ABOUT THIS EXERCISE:
Count the lines in the data below that contain the string "privacy". Reply with the number alone.

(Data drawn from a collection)
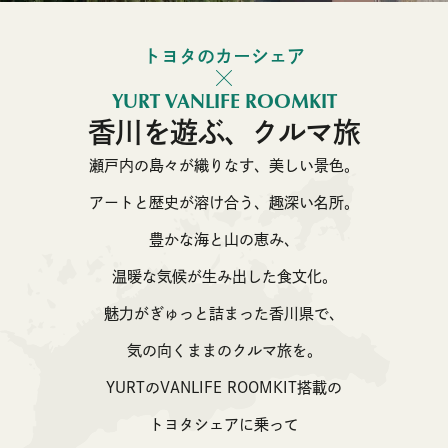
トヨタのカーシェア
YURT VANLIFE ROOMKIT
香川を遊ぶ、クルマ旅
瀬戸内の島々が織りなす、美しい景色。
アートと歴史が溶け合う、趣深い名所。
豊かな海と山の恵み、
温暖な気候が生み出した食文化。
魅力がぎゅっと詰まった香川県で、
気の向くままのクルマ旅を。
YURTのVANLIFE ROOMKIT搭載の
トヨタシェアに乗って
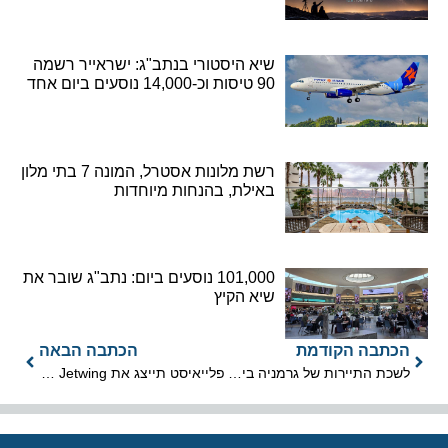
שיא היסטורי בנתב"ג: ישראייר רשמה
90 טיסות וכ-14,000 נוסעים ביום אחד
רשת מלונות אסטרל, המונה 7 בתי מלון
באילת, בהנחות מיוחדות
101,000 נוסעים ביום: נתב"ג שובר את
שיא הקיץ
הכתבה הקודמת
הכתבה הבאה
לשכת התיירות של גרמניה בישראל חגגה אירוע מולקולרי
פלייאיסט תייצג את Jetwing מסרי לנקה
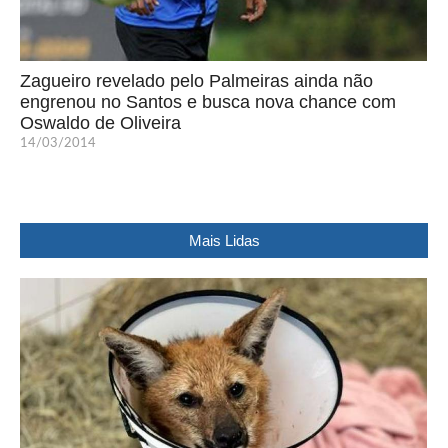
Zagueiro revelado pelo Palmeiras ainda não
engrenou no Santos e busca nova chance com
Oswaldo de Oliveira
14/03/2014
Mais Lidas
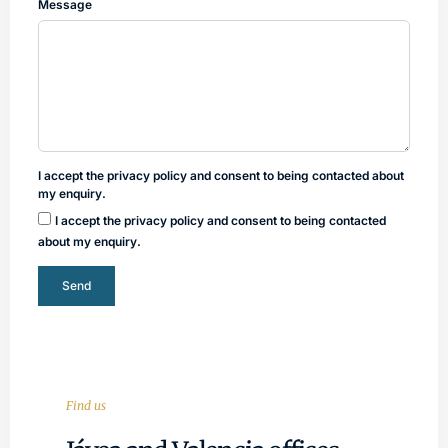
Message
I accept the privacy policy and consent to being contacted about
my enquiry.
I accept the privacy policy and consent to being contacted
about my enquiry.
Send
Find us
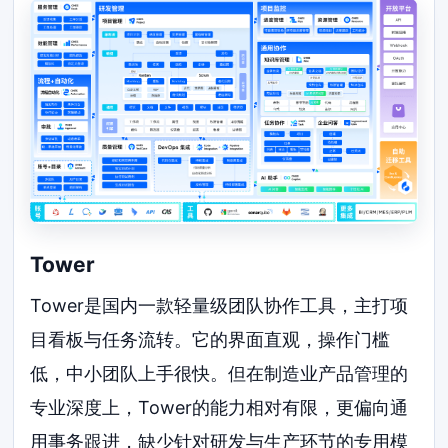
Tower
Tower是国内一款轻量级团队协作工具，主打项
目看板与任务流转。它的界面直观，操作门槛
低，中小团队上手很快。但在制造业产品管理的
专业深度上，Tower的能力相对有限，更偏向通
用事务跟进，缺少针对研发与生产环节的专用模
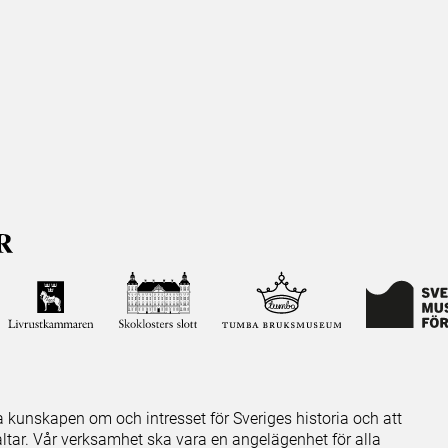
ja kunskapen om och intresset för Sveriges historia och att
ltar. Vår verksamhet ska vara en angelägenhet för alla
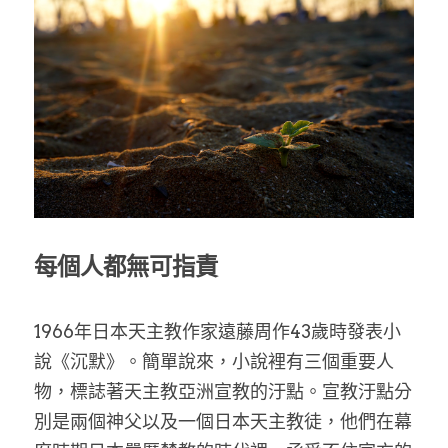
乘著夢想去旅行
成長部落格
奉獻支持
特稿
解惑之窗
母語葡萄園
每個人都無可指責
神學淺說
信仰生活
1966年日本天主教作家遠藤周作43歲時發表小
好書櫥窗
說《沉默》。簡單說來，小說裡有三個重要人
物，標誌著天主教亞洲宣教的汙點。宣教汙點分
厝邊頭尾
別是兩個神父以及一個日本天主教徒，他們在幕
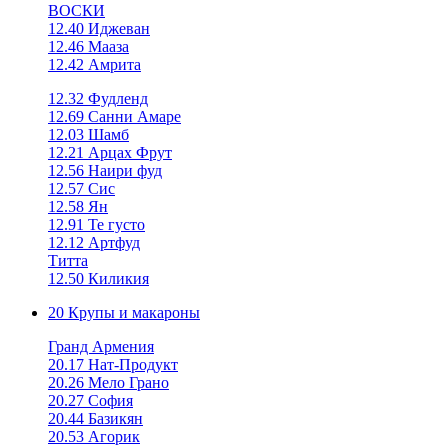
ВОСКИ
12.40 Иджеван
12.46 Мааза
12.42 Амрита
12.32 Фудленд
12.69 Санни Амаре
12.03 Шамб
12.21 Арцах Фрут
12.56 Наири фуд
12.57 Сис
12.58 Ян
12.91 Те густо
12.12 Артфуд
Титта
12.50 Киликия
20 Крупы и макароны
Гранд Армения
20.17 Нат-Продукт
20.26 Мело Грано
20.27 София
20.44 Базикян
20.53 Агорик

...

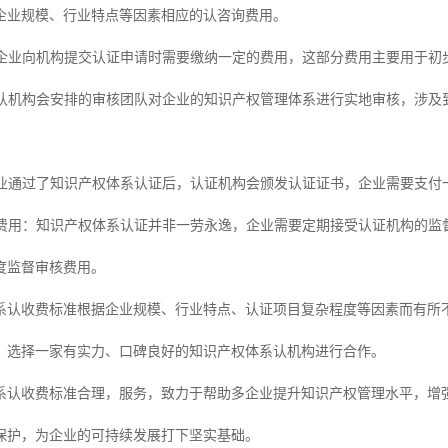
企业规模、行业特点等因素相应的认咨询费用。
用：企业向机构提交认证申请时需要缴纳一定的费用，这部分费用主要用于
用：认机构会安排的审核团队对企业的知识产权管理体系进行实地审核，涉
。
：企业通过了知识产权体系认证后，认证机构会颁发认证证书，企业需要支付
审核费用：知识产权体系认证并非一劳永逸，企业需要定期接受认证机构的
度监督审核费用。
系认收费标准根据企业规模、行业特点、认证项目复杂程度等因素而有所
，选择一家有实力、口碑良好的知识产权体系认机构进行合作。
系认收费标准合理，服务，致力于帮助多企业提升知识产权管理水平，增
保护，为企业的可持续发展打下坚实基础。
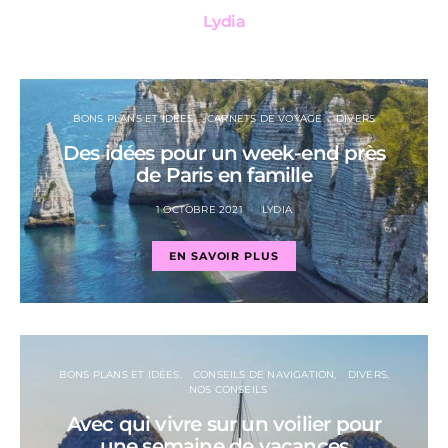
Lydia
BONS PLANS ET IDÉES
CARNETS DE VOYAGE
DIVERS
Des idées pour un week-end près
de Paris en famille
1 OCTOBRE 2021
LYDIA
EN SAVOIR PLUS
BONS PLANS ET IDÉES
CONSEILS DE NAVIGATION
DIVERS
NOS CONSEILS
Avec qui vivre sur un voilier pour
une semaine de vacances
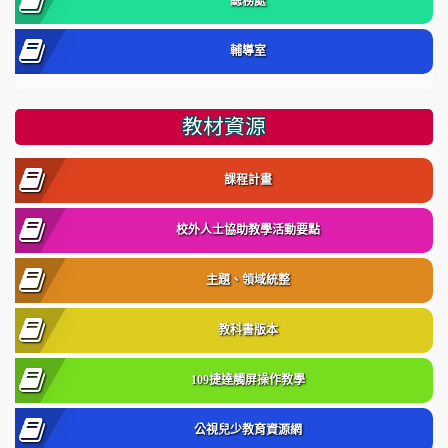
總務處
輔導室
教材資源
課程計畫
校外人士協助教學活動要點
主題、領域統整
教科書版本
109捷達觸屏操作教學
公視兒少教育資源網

RESPONSE TO THE TASK:
2